HTMLp
HTMLp copied to clipboard
HTMLReader handles numeric and named entity references different ways
https://github.com/ange007/HTMLp/blob/4883f9902d88aee29570867530d804649ee15c79/HtmlReader.pas#L497
ReadNumericEntityNode function handles the readings different way than ReadNamedEntityNode. Numeric entity is read as TEXT_NODE and named entities are read as ENTITY_REFERENCE_NODE, also different events are triggered which causes HTMLParser to handle them in separate ways, which may cause problems when parsing HTML. I.e. /</; and /&/#60/; are handled in separate ways.
You guys know if this is intended functionality or not? Does HTML parsing spec state that these has to be parsed on different ways or something?
I can also provide PR for fixing this if needed.
Hello. I am not the original author. One of the original authors: @smsisko, but as far as I understand, he does not develop the library on GitHub (only in sourceforge, but last version is very old).

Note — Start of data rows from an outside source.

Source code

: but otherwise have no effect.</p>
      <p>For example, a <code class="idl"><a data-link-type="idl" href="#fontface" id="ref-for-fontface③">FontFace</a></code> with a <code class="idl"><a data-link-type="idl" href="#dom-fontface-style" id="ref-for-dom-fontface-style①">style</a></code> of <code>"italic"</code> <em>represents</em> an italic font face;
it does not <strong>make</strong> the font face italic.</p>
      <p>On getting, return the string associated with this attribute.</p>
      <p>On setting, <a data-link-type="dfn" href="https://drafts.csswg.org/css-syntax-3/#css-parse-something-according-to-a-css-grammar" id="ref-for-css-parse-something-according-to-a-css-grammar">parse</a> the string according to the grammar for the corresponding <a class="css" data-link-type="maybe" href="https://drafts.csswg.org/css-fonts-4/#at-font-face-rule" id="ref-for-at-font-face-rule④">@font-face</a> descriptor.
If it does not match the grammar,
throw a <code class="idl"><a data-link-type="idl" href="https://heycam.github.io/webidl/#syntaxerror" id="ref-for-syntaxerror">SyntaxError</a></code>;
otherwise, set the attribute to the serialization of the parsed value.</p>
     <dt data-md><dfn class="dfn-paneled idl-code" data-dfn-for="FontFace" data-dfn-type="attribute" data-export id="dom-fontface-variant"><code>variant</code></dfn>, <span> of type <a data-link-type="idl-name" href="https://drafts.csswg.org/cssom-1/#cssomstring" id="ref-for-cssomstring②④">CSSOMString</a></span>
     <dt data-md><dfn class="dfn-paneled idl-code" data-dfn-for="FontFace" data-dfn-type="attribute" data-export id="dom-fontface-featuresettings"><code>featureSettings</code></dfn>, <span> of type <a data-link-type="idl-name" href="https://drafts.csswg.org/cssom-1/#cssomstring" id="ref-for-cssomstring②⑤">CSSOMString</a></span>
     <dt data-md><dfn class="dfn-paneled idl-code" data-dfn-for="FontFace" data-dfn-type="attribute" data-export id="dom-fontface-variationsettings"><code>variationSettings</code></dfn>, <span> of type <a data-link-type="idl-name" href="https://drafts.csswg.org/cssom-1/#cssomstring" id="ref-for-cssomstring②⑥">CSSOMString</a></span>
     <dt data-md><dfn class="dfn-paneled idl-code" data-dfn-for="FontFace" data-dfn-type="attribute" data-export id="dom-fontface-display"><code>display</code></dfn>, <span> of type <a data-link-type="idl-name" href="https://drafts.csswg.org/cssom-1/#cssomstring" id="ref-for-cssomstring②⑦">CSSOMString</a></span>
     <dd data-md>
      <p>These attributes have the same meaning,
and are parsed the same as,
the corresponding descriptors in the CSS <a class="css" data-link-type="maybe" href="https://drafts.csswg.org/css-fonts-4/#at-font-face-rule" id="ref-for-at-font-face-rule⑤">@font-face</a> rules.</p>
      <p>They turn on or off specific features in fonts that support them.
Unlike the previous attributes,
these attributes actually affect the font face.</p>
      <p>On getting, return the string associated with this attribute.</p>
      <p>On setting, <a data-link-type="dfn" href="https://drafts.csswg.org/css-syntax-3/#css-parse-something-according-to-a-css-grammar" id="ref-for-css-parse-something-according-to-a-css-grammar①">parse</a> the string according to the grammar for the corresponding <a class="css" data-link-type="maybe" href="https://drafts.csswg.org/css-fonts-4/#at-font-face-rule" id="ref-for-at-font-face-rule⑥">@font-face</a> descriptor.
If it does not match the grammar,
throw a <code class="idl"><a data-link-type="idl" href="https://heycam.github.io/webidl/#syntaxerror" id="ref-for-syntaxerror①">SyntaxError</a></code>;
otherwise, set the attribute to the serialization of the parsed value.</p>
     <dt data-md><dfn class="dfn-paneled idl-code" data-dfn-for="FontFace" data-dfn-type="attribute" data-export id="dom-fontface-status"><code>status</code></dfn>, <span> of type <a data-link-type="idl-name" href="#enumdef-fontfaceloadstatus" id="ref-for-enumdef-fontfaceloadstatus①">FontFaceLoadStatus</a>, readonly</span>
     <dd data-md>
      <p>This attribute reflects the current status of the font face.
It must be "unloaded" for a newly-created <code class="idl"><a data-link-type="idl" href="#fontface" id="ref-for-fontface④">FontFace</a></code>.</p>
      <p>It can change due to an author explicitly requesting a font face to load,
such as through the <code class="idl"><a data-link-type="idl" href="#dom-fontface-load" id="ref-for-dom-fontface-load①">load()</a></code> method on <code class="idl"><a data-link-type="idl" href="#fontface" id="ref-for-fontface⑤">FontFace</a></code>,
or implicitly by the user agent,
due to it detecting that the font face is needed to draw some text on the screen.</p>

I just made a fork and redo it for myself: https://github.com/ange007/HTMLp/tree/modern Description: https://github.com/ange007/HTMLp/issues/2
But I’m ready to accept edits, both in the original branch, and in my own if it will be interesting.

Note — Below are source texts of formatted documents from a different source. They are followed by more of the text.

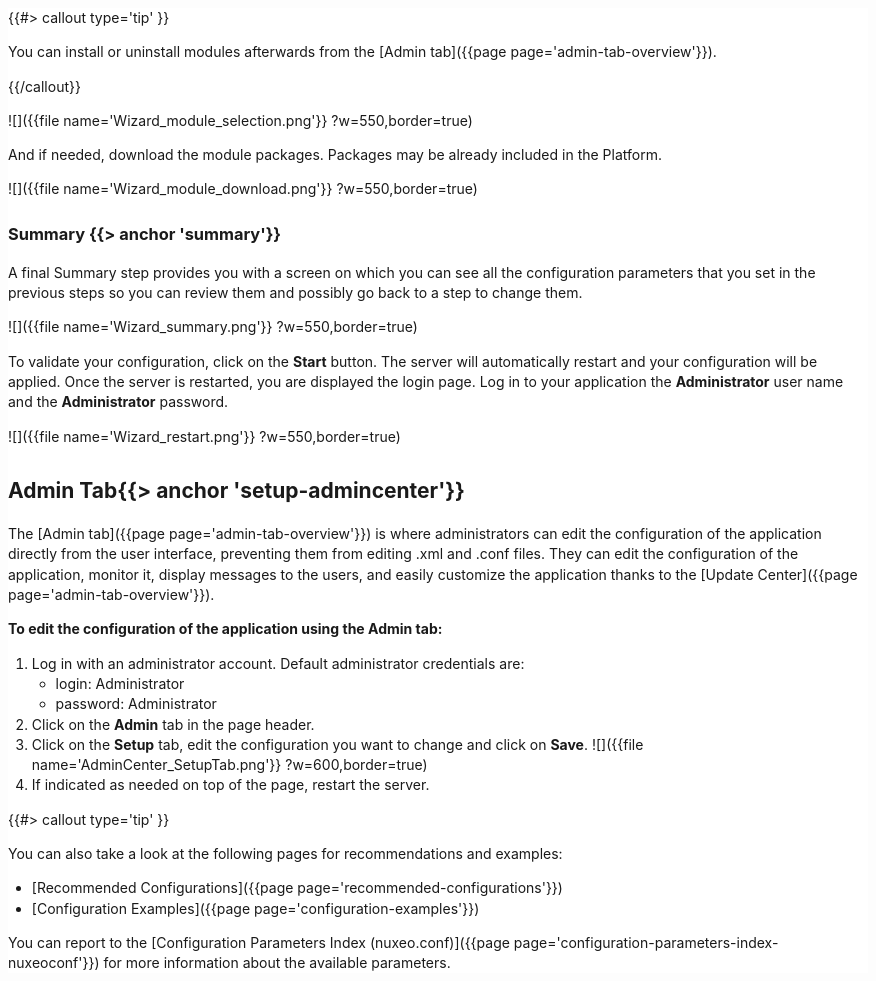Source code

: {{#> callout type='tip' }}

You can install or uninstall modules afterwards from the [Admin tab]({{page page='admin-tab-overview'}}).

{{/callout}}

![]({{file name='Wizard_module_selection.png'}} ?w=550,border=true)

And if needed, download the module packages. Packages may be already included in the Platform.

![]({{file name='Wizard_module_download.png'}} ?w=550,border=true)

### Summary {{> anchor 'summary'}}

A final Summary step provides you with a screen on which you can see all the configuration parameters that you set in the previous steps so you can review them and possibly go back to a step to change them.

![]({{file name='Wizard_summary.png'}} ?w=550,border=true)

To validate your configuration, click on the **Start** button. The server will automatically restart and your configuration will be applied. Once the server is restarted, you are displayed the login page. Log in to your application the **Administrator** user name and the **Administrator** password.

![]({{file name='Wizard_restart.png'}} ?w=550,border=true)

## Admin Tab{{> anchor 'setup-admincenter'}}

The [Admin tab]({{page page='admin-tab-overview'}}) is where administrators can edit the configuration of the application directly from the user interface, preventing them from editing .xml and .conf files. They can edit the configuration of the application, monitor it, display messages to the users, and easily customize the application thanks to the [Update Center]({{page page='admin-tab-overview'}}).

**To edit the configuration of the application using the Admin tab:**

1.  Log in with an administrator account.
    Default administrator credentials are:
    *   login: Administrator
    *   password: Administrator
2.  Click on the **Admin** tab in the page header.
3.  Click on the **Setup** tab, edit the configuration you want to change and click on **Save**.
    ![]({{file name='AdminCenter_SetupTab.png'}} ?w=600,border=true)
4.  If indicated as needed on top of the page, restart the server.

{{#> callout type='tip' }}

You can also take a look at the following pages for recommendations and examples:

*   [Recommended Configurations]({{page page='recommended-configurations'}})
*   [Configuration Examples]({{page page='configuration-examples'}})

You can report to the [Configuration Parameters Index (nuxeo.conf)]({{page page='configuration-parameters-index-nuxeoconf'}}) for more information about the available parameters.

Hi, I haven't used that library in a long time. Back then I made a couple of changes with the original author for a problem a ran into, but that was about it. There wasn't a lot of activiy, so I was added as a maintainer. Nowadays I don't often have an occasion to use Delphi (or Free Pascal), and I really haven't kept up to date with the HTML standard. Sorry I can't be more helpful.